I have received quite a few communications from advisers looking for clarification and guidance in this area, particularly with regard to 'independence'.
In this article, I will look at what maintaining independent status involves. The confusion mainly surrounds how an independent adviser should be remunerated. Many seem unclear as to whether to ask clients to pay a fee upfront and then reimburse the proc fee from the lender or whether to take a proc fee but instead only charge a fee. Others seem to believe to offer an independent mortgage advice service advisers must offer the client a choice between paying a fee and not paying a fee, receiving a proc fee from the lender instead. MCOB 4.3 provides the necessary rules and guidance in this area.
Unless acting as an adviser tied to a mortgage lender, your service to your clients will probably not be much different to how it is now. Of course, offering a whole of market solution is vital for anyone purporting to be an independent adviser and as long as an adviser offers the client the option to pay a fee and the adviser can receive a fee only, then the term independent can be maintained without contravening FSA rules. The key here is to ensure your Key Facts documents clearly establish the service you are offering and the fee you will receive.
At the cost of having to charge the public a fee for standard mortgage advice you could drop the word 'independent' and continue to offer a whole of the market mortgage solution. As before the public will continue to buy from an adviser they trust and one who will have chosen what he or she believes to be the best option for them from the mortgage products available across the whole of the marketplace. In reality the word independent holds little emotive sway.
If an adviser wishes to maintain this independent status, for exactly how much to charge a client we cannot look to the FSA to offer any hard and fast rules. The FSA even goes so far as to state in MCOB 12.2.1 that the level of charges under a regulated mortgage contract is not typically a matter for regulation. What you must do though is ensure adherence with Principle 6 to the effect that an adviser is required to pay due regard to the interests of its customers and treat them fairly.

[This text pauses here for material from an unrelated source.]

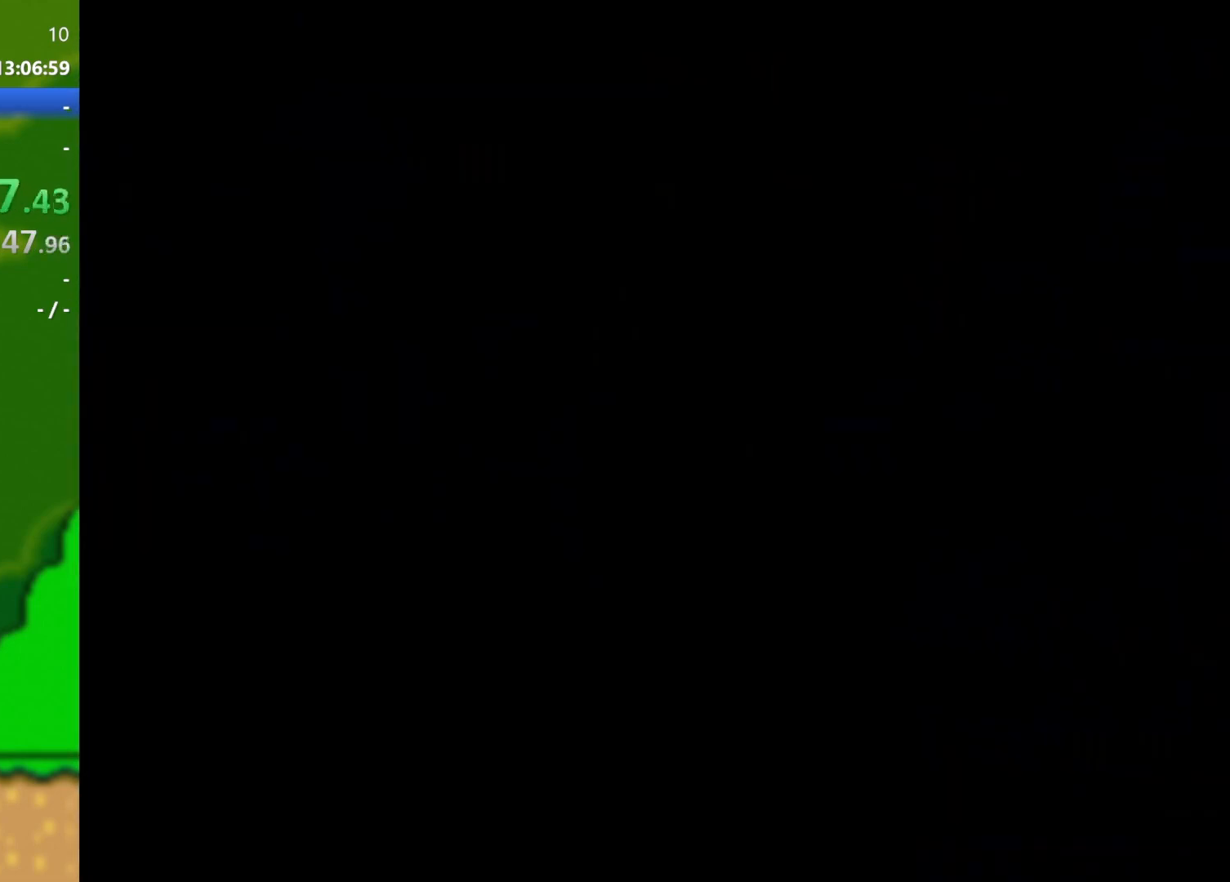
{"buttons": ["Y"], "events": []}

The FSA believes customers should be protected from unfair and excessive charging practices. Therefore when establishing how much to charge the client for the independent mortgage service as per the guidance offered by MCOB 12.5.3 a firm should consider the amount charged for similar products on the market, the degree to which the charge is an abuse of trust that the customer has placed in the firm and the nature and extent of the disclosure of the charges to the customer.
So now you are clear on how much you can charge. No? I thought not. And you then have a further issue to confront over the potential for refund of these charges – an area I will cover at a later date.
What MCOB says on the subject
When providing information or giving advice to a customer on regulated mortgage contracts a firm must not hold itself out as acting independently unless it intends to: provide that service wholly or predominantly based on the whole of the market; and enable the customer to pay a fee for the provision of that service MCOB 4.3.9
A firm wishing to hold itself out as independent will need to give a customer a purely fee-based option for paying its fees. However, the firm may in addition provide the customer with other payment options such as a combination of fees and commission.